Many of the obstacles to the widespread use of value-added ratings have been overcome in recent years. Thanks in part to the passage of No Child Left Behind, schools all over the country are on their way to testing every year from 3rd to 8th grade–a prerequisite for the value-added methodology. States are also beefing up their computer and statistical resources. Researchers are still working to address some of the toughest technical issues raised by the value-added method, such as how to measure students who move from school to school and how to compare scores on a subject year-to-year when the curriculum changes. But enough progress has been made that more and more states are looking at the value-added idea.
Ohio and Pennsylvania have launched their own value-added systems, and New York City, the nation’s largest school district, plans to do the same. In the United Kingdom, the Blair government is instituting a national value-added school-rating program. And even U.S. Secretary of Education Spellings has arranged a panel to consider assessment alternatives that might include value added. If Spellings doesn’t wind up advocating the value-added metric for NCLB, Kress hopes Congress will. “[Value added] ought to be one of the central improvements made to NCLB when it’s reauthorized in two years,” he told me.

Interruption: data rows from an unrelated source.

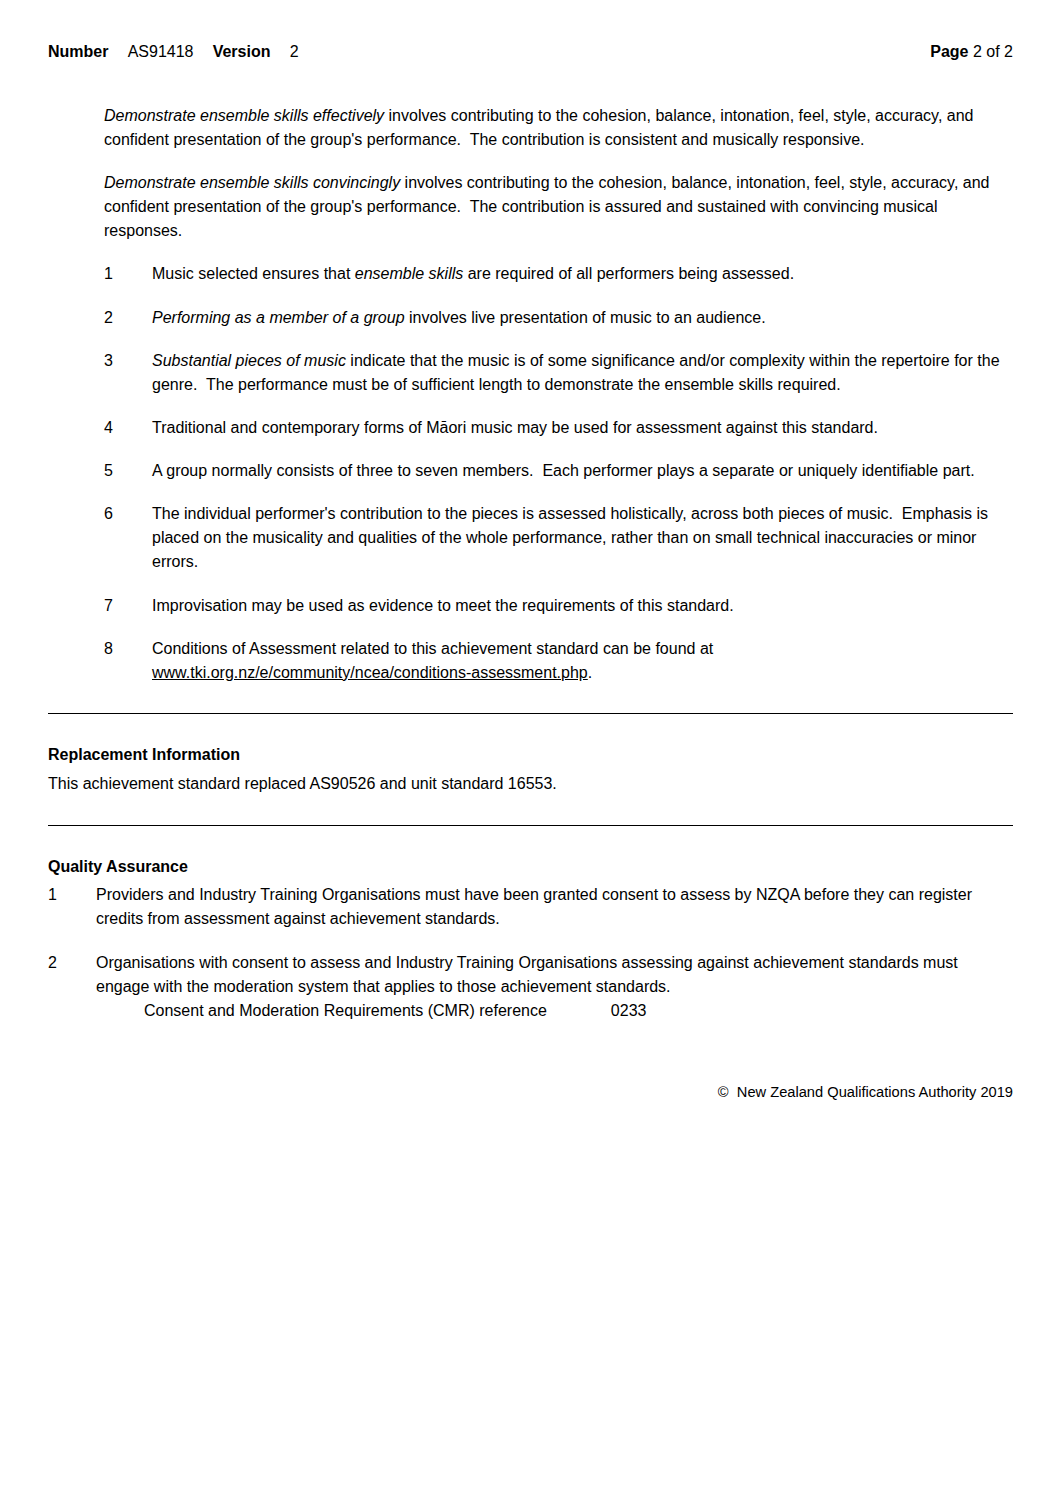Number AS91418 Version 2
Page 2 of 2
Demonstrate ensemble skills effectively involves contributing to the cohesion, balance, intonation, feel, style, accuracy, and confident presentation of the group's performance. The contribution is consistent and musically responsive.
Demonstrate ensemble skills convincingly involves contributing to the cohesion, balance, intonation, feel, style, accuracy, and confident presentation of the group's performance. The contribution is assured and sustained with convincing musical responses.
Music selected ensures that ensemble skills are required of all performers being assessed.
Performing as a member of a group involves live presentation of music to an audience.
Substantial pieces of music indicate that the music is of some significance and/or complexity within the repertoire for the genre. The performance must be of sufficient length to demonstrate the ensemble skills required.
Traditional and contemporary forms of Māori music may be used for assessment against this standard.
A group normally consists of three to seven members. Each performer plays a separate or uniquely identifiable part.
The individual performer's contribution to the pieces is assessed holistically, across both pieces of music. Emphasis is placed on the musicality and qualities of the whole performance, rather than on small technical inaccuracies or minor errors.
Improvisation may be used as evidence to meet the requirements of this standard.
Conditions of Assessment related to this achievement standard can be found at www.tki.org.nz/e/community/ncea/conditions-assessment.php.
Replacement Information
This achievement standard replaced AS90526 and unit standard 16553.
Quality Assurance
Providers and Industry Training Organisations must have been granted consent to assess by NZQA before they can register credits from assessment against achievement standards.
Organisations with consent to assess and Industry Training Organisations assessing against achievement standards must engage with the moderation system that applies to those achievement standards.
Consent and Moderation Requirements (CMR) reference 0233
© New Zealand Qualifications Authority 2019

There’s an argument for replacing the adequate yearly progress method mandated by NCLB with value-added. But the political obstacles to doing so would be considerable. The idea that there should be one standard for all students, regardless of race or income, and that all schools should be held responsible for meeting those standards, is the gravity that holds the liberal and conservative sides of the school reform movement together. Moreover, setting that single standard for all students does seem to have the effect of lifting the aspirations of parents, students, and teachers in many low-income schools, and sparking a sense of panic that is not unhelpful given the dismal performance of many of these schools. Dropping the standards approach entirely makes no sense politically or policy-wise.
One solution might be to publish scores from both the standards-based and value-added methods but to tie rewards and sanctions only to the latter. Another would be to combine the two ratings strategies. That’s what Dallas has done in recent years, Tennessee wants to do, and value-added advocates like Sandy Kress support.
From the outside, Marcus Elementary doesn’t look like much. The front yard is a derelict landscape of dirt and crab grass. Torn shades hang awry in the school’s aging window frames. But its library is bustling, its classrooms are lively, and its hallways are filled with students’ work. It’s not what you’d imagine a school filled with desperately poor, non-English-speaking students would be like. But seeing it up close, you can begin to imagine a better future for American education.
Marcus’ Principal Rodriguez, a short, cheerful man in his mid-30s, told me when we met in his spare, painted-cinderblock office, that his emotions were split between an excitement at the possibilities offered by value added and the problems he has to deal with because of No Child Left Behind. He was pleased that the Dallas rating system has recognized Marcus for the strong school that it is–even as he chafed at the fact that under NCLB he’s expected to produce the same results as his counterparts in rich school systems like nearby Highland Park. “One system’s fair,” he told me. “One isn’t.”